После нескольких наводящих вопросов я понял, в чём дело. Накануне вечером нам как обычно санитарка принесла томатный сок и разлила его по кружкам. Моя кружка стояла на столе, и одна капля пролилась возле ноутбука. Я вышел в коридор и попросил у уборщицы тряпочку, но она мне выдала целую матерчатую узорчатую салфетку. Я сказал, что это слишком жирно будет, но она меня успокоила: мол, всё нормально. Этой салфеткой я удалил томатное пятно, хотел её вернуть, но уборщицы в коридоре не оказалось. И я оставил салфеточку на столе. А утром пришла медсестра и решила, что я ею вытер кровь, проступившую через бинты после операции.
Когда я объяснил медсестре все реальные обстоятельства, она вышла из палаты также резко, как зашла, забрав злосчастную салфетку, а через некоторое время вернулась с чистой тряпочкой. Я ей успел только сказать, что труд уборщиц уважаю, а вот она совсем не уважает больных. Извинений я не услышал
Операцию мне сделали на десятый день после травмы. Одни врачи объясняли задержку тем, что должна рассосаться гематома, другие – очередью к операционному столу. Последнее похоже на правду. После злополучного 2 ноября вся больница была переполнена жертвами гололёда. Многие, в основном женщины, лежали в коридорах.

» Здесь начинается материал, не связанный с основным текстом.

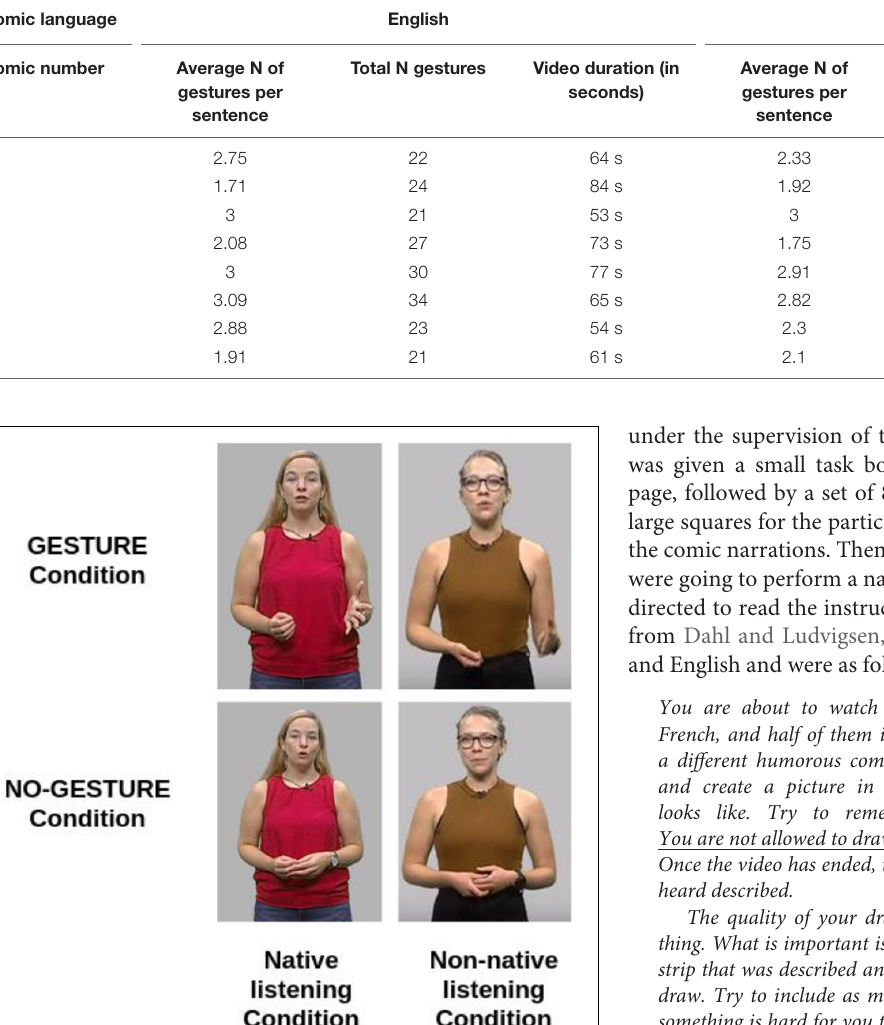
TABLE 1 | The average number of gestures per sentence, and total number of gestures per comic narrations.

Проводили операцию под местным наркозом, но, чтобы я не видел ужаса распоротых руки и плеча, мое лицо отгородили занавесочкой. Но я всё слышал, особенно голос хирурга: «Тампон, вату, дрель … жжжж (звук работающей дрели). Теперь винт,.. отвертку,.. томпон,.. вату…» В общем, мои бедные кости крепили друг к другу, как при сборке мебели.
Крови было немного, обошлось без тяжелых последствий, и через три дня меня выпустили на волю. А вот моя правая рука по-прежнему была лишена свободы и, согнутая локте, прижималась к телу. Правда, бинты заменили бандажом, именуемым «дезо». Освободить руку пообещали через пять недель, если всё будет в порядке.

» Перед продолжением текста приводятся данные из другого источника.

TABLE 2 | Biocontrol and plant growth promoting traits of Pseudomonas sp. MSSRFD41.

И я ждал этого дня с нетерпением. Треклятое «дезо» быстро осточертело – рука в нём уставала, да и жизнь однорукого даже воле приносит мало радости и много неудобств.
Увы, через пять недель рентген показал, что кости ещё не срослись, а потому срок продлили на девять дней. Была надежда, что Новый год я встречу двуруким, но и она не сбылась. Пришлось ждать ещё две недели.
И только 12 января наступил, казалось бы, счастливый день. Травматолог, посмотрев на снимок, сказал, что «дезо» можно снять. Я облегченно вздохнул, но врач тут же спустил меня с небес на землю: «Сейчас у вас наступает самый трудный период». Я парировал: «Зато я выхожу на финишную прямую». «А вот она-то самая тяжёлая», – «успокоил» ангел в белом халате.
По пути домой мне вспомнили строчки из двух песен: «Последний бой он трудный самый» (Михаил Ножкин, к/ф «Освобождение») и «Суровые годы проходят Борьбы за свободу страны! За ними другие приходят – Они будут тоже трудны» (хор Швондера из «Собачьего сердца»). Прошли суровые две недели в больнице, но пришли два месяца однорукой жизни. А вот теперь…
Травматолог оказался прав. Рука, два с половиной месяца пребывавшая узником чёртого «дезо», отказывалась разгибаться в локте, болела и не желала подниматься вверх выше уровня колена. Какие я должен делать упражнения, дабы восстановить утраченную гибкость, мне толком не сказали, но помог интернет.
Теперь я тренируюсь по несколько раз в день, и результат уже есть. Я могу правой рукой дотянуться до лба, чистить зубы и даже открывать верхний дверной замок. А, значит, где-то там вдали поблёскивает финишная ленточка, после которой я смогу снова ходить в бассейн и водить машину.
…Став пенсионером, я объявил войну старости. И порой мне казалось, что побеждаю: плаваю в бассейне, как и 15 лет назад, виски не слишком посеребрились сединой, да и как мужчина я ещё ничего себе. Но старость время от времени обстреливает меня из тяжёлых орудий. Пять раз я был серьёзно ранен, но благодаря врачам и современной медицине, выстоял.
Знаю, старость когда-нибудь победит. Но я буду отстреливаться до последнего патрона.